→ **RECORDS SHOWN**
★ ★ ★ ★

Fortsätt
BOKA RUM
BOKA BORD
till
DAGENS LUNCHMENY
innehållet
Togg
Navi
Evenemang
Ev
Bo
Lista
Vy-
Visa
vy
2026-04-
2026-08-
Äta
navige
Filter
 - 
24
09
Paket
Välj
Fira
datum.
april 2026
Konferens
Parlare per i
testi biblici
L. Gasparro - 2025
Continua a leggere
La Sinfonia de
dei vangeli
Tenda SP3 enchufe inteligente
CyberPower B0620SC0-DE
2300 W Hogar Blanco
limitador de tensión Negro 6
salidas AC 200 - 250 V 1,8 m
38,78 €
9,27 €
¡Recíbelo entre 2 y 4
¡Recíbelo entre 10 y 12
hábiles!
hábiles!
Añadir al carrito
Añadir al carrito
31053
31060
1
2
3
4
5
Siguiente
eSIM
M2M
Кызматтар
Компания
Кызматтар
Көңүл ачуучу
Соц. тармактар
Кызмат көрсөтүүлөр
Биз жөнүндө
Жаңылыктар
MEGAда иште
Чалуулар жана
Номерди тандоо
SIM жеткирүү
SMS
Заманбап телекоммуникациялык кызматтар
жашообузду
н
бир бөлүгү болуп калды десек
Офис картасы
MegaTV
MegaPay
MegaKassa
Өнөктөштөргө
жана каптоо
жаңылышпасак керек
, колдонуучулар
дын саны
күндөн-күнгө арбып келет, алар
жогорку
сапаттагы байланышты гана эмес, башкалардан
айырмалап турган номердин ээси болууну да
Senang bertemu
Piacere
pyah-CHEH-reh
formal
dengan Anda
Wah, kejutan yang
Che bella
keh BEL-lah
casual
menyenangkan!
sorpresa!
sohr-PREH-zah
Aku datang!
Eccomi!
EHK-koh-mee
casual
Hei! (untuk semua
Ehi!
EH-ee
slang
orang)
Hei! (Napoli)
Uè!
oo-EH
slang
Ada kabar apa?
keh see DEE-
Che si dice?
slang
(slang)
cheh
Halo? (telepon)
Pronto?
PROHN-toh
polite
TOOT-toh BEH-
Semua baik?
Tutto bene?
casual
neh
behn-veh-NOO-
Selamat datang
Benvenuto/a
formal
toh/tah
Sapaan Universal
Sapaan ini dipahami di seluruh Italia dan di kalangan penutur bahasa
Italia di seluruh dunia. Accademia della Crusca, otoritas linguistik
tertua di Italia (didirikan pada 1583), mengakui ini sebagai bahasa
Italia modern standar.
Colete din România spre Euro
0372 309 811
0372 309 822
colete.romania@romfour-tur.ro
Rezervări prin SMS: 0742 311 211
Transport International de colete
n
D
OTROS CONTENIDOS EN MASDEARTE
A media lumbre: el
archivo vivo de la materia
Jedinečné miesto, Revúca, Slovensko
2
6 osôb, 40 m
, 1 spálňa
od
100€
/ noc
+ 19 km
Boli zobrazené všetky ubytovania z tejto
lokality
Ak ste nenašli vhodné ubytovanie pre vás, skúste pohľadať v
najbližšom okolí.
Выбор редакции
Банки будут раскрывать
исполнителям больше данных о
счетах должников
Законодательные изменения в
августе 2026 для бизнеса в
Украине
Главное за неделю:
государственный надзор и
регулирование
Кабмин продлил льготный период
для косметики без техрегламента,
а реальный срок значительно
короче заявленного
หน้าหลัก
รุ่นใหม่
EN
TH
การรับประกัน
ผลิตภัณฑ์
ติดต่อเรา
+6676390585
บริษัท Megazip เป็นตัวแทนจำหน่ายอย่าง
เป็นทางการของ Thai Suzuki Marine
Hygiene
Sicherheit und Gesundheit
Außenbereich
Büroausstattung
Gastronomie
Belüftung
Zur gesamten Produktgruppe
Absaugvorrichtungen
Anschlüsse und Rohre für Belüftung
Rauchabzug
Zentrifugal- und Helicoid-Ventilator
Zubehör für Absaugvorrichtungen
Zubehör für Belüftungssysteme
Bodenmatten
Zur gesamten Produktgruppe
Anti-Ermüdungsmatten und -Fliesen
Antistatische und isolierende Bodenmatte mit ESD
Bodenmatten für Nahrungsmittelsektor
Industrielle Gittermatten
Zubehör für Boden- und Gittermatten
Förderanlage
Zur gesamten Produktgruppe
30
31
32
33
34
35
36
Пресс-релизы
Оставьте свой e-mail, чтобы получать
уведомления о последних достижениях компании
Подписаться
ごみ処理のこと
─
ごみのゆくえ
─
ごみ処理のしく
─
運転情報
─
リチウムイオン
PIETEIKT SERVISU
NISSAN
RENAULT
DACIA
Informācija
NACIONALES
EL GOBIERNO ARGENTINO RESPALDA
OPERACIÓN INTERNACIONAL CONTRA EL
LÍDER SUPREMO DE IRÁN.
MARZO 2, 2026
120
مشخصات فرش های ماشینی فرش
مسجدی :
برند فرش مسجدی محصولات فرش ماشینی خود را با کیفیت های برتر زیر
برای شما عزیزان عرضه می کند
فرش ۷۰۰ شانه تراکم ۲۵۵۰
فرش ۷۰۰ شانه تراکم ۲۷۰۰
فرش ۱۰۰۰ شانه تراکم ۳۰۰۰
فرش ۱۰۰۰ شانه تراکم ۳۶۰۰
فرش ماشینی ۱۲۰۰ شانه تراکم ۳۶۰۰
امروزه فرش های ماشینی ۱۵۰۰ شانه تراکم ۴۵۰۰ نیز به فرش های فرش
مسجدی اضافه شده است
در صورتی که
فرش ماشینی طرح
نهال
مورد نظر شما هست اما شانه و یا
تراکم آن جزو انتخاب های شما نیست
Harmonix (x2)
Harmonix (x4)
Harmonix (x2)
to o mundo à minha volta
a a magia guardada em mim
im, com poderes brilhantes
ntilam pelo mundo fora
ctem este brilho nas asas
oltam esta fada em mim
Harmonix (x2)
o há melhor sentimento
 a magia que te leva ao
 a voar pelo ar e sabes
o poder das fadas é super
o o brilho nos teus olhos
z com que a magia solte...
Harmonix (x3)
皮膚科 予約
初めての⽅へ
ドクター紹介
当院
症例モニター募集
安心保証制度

★ ★ ★ ★

→ **WHAT THE TASK ASKS**
So that nothing is lost, return the listing exactly and completely.

→ **SOLUTION FOR THIS TASK**
Fortsätt
BOKA RUM
BOKA BORD
till
DAGENS LUNCHMENY
innehållet
Togg
Navi
Evenemang
Ev
Bo
Lista
Vy-
Visa
vy
2026-04-
2026-08-
Äta
navige
Filter
 - 
24
09
Paket
Välj
Fira
datum.
april 2026
Konferens
Parlare per i
testi biblici
L. Gasparro - 2025
Continua a leggere
La Sinfonia de
dei vangeli
Tenda SP3 enchufe inteligente
CyberPower B0620SC0-DE
2300 W Hogar Blanco
limitador de tensión Negro 6
salidas AC 200 - 250 V 1,8 m
38,78 €
9,27 €
¡Recíbelo entre 2 y 4
¡Recíbelo entre 10 y 12
hábiles!
hábiles!
Añadir al carrito
Añadir al carrito
31053
31060
1
2
3
4
5
Siguiente
eSIM
M2M
Кызматтар
Компания
Кызматтар
Көңүл ачуучу
Соц. тармактар
Кызмат көрсөтүүлөр
Биз жөнүндө
Жаңылыктар
MEGAда иште
Чалуулар жана
Номерди тандоо
SIM жеткирүү
SMS
Заманбап телекоммуникациялык кызматтар
жашообузду
н
бир бөлүгү болуп калды десек
Офис картасы
MegaTV
MegaPay
MegaKassa
Өнөктөштөргө
жана каптоо
жаңылышпасак керек
, колдонуучулар
дын саны
күндөн-күнгө арбып келет, алар
жогорку
сапаттагы байланышты гана эмес, башкалардан
айырмалап турган номердин ээси болууну да
Senang bertemu
Piacere
pyah-CHEH-reh
formal
dengan Anda
Wah, kejutan yang
Che bella
keh BEL-lah
casual
menyenangkan!
sorpresa!
sohr-PREH-zah
Aku datang!
Eccomi!
EHK-koh-mee
casual
Hei! (untuk semua
Ehi!
EH-ee
slang
orang)
Hei! (Napoli)
Uè!
oo-EH
slang
Ada kabar apa?
keh see DEE-
Che si dice?
slang
(slang)
cheh
Halo? (telepon)
Pronto?
PROHN-toh
polite
TOOT-toh BEH-
Semua baik?
Tutto bene?
casual
neh
behn-veh-NOO-
Selamat datang
Benvenuto/a
formal
toh/tah
Sapaan Universal
Sapaan ini dipahami di seluruh Italia dan di kalangan penutur bahasa
Italia di seluruh dunia. Accademia della Crusca, otoritas linguistik
tertua di Italia (didirikan pada 1583), mengakui ini sebagai bahasa
Italia modern standar.
Colete din România spre Euro
0372 309 811
0372 309 822
colete.romania@romfour-tur.ro
Rezervări prin SMS: 0742 311 211
Transport International de colete
n
D
OTROS CONTENIDOS EN MASDEARTE
A media lumbre: el
archivo vivo de la materia
Jedinečné miesto, Revúca, Slovensko
2
6 osôb, 40 m
, 1 spálňa
od
100€
/ noc
+ 19 km
Boli zobrazené všetky ubytovania z tejto
lokality
Ak ste nenašli vhodné ubytovanie pre vás, skúste pohľadať v
najbližšom okolí.
Выбор редакции
Банки будут раскрывать
исполнителям больше данных о
счетах должников
Законодательные изменения в
августе 2026 для бизнеса в
Украине
Главное за неделю:
государственный надзор и
регулирование
Кабмин продлил льготный период
для косметики без техрегламента,
а реальный срок значительно
короче заявленного
หน้าหลัก
รุ่นใหม่
EN
TH
การรับประกัน
ผลิตภัณฑ์
ติดต่อเรา
+6676390585
บริษัท Megazip เป็นตัวแทนจำหน่ายอย่าง
เป็นทางการของ Thai Suzuki Marine
Hygiene
Sicherheit und Gesundheit
Außenbereich
Büroausstattung
Gastronomie
Belüftung
Zur gesamten Produktgruppe
Absaugvorrichtungen
Anschlüsse und Rohre für Belüftung
Rauchabzug
Zentrifugal- und Helicoid-Ventilator
Zubehör für Absaugvorrichtungen
Zubehör für Belüftungssysteme
Bodenmatten
Zur gesamten Produktgruppe
Anti-Ermüdungsmatten und -Fliesen
Antistatische und isolierende Bodenmatte mit ESD
Bodenmatten für Nahrungsmittelsektor
Industrielle Gittermatten
Zubehör für Boden- und Gittermatten
Förderanlage
Zur gesamten Produktgruppe
30
31
32
33
34
35
36
Пресс-релизы
Оставьте свой e-mail, чтобы получать
уведомления о последних достижениях компании
Подписаться
ごみ処理のこと
─
ごみのゆくえ
─
ごみ処理のしく
─
運転情報
─
リチウムイオン
PIETEIKT SERVISU
NISSAN
RENAULT
DACIA
Informācija
NACIONALES
EL GOBIERNO ARGENTINO RESPALDA
OPERACIÓN INTERNACIONAL CONTRA EL
LÍDER SUPREMO DE IRÁN.
MARZO 2, 2026
120
مشخصات فرش های ماشینی فرش
مسجدی :
برند فرش مسجدی محصولات فرش ماشینی خود را با کیفیت های برتر زیر
برای شما عزیزان عرضه می کند
فرش ۷۰۰ شانه تراکم ۲۵۵۰
فرش ۷۰۰ شانه تراکم ۲۷۰۰
فرش ۱۰۰۰ شانه تراکم ۳۰۰۰
فرش ۱۰۰۰ شانه تراکم ۳۶۰۰
فرش ماشینی ۱۲۰۰ شانه تراکم ۳۶۰۰
امروزه فرش های ماشینی ۱۵۰۰ شانه تراکم ۴۵۰۰ نیز به فرش های فرش
مسجدی اضافه شده است
در صورتی که
فرش ماشینی طرح
نهال
مورد نظر شما هست اما شانه و یا
تراکم آن جزو انتخاب های شما نیست
Harmonix (x2)
Harmonix (x4)
Harmonix (x2)
to o mundo à minha volta
a a magia guardada em mim
im, com poderes brilhantes
ntilam pelo mundo fora
ctem este brilho nas asas
oltam esta fada em mim
Harmonix (x2)
o há melhor sentimento
 a magia que te leva ao
 a voar pelo ar e sabes
o poder das fadas é super
o o brilho nos teus olhos
z com que a magia solte...
Harmonix (x3)
皮膚科 予約
初めての⽅へ
ドクター紹介
当院
症例モニター募集
安心保証制度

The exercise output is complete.